■ **Front-end code change data**
· · · ·

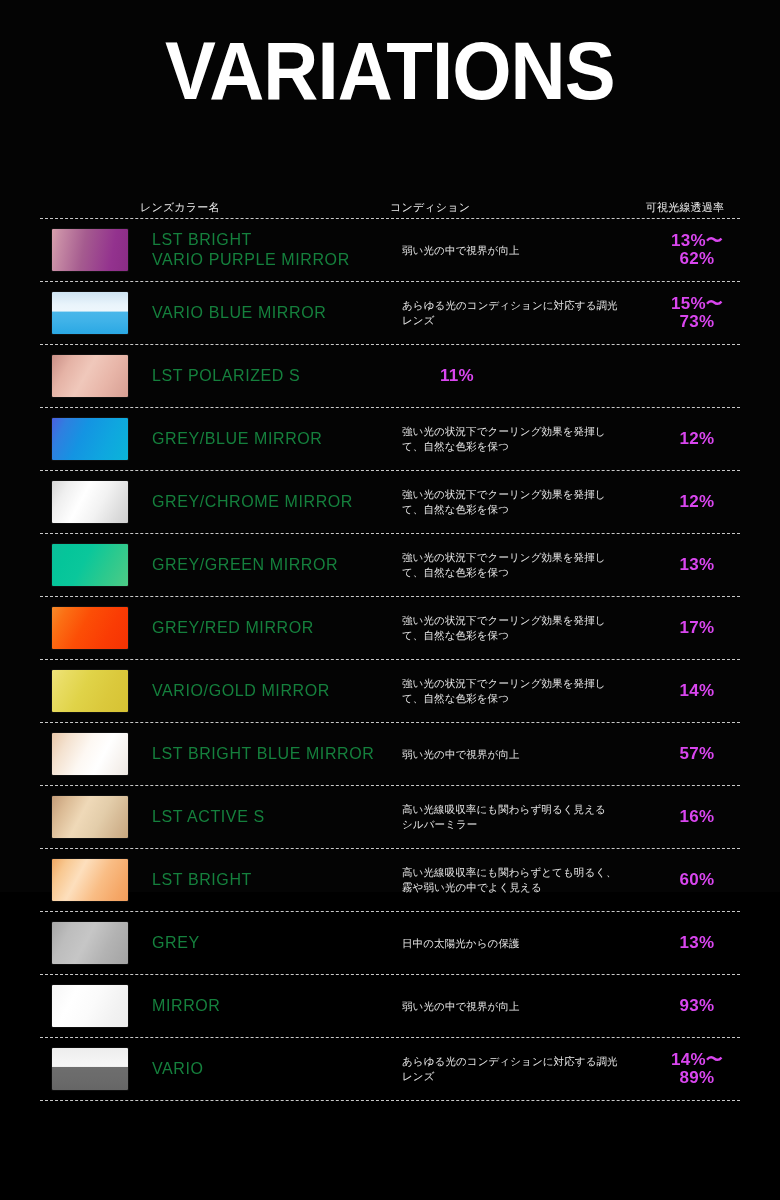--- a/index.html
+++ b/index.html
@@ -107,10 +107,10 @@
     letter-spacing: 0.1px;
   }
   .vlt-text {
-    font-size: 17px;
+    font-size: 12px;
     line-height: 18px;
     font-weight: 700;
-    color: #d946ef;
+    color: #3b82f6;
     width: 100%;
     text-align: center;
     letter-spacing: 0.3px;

· · · ·

■ **BRIEF**
Search the data above for the word "letter" and say how many lines contain it, giving only that number.

■ **RESPONSE AREA**
2